▶ [TRY IT]: Since only the text is wanted, print every entry below exactly and omit the images.

▶ [Dataset entries]:
--- START ---

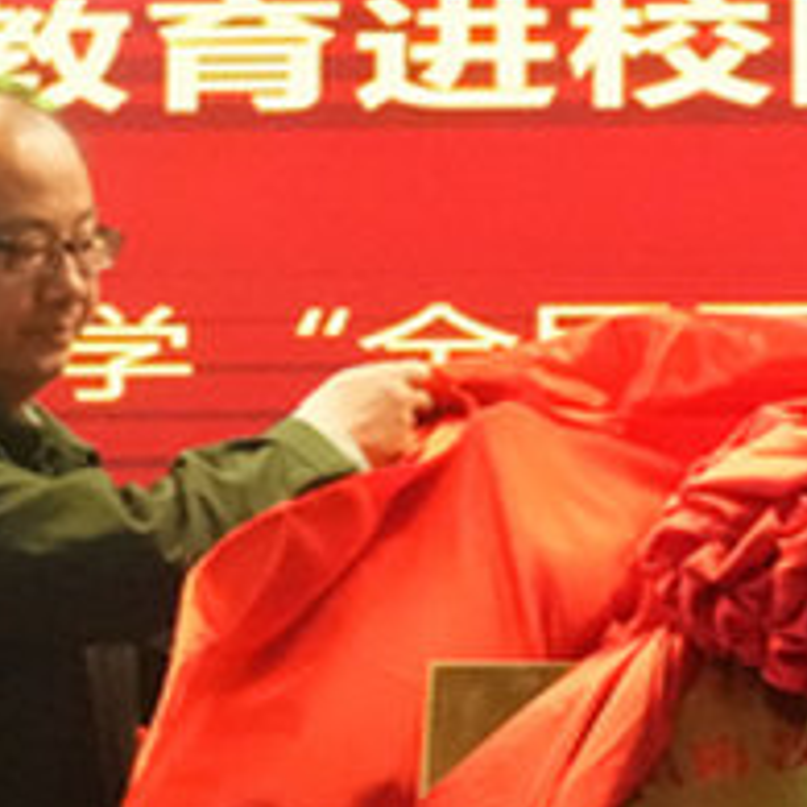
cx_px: 815
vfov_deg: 13.3
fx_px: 3455
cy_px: 335
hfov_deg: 13.1
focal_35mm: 131
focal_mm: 25
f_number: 8
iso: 12800
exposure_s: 1/250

--- END ---

▶ [RESPONSE]:
cx_px: 815
vfov_deg: 13.3
fx_px: 3455
cy_px: 335
hfov_deg: 13.1
focal_35mm: 131
focal_mm: 25
f_number: 8
iso: 12800
exposure_s: 1/250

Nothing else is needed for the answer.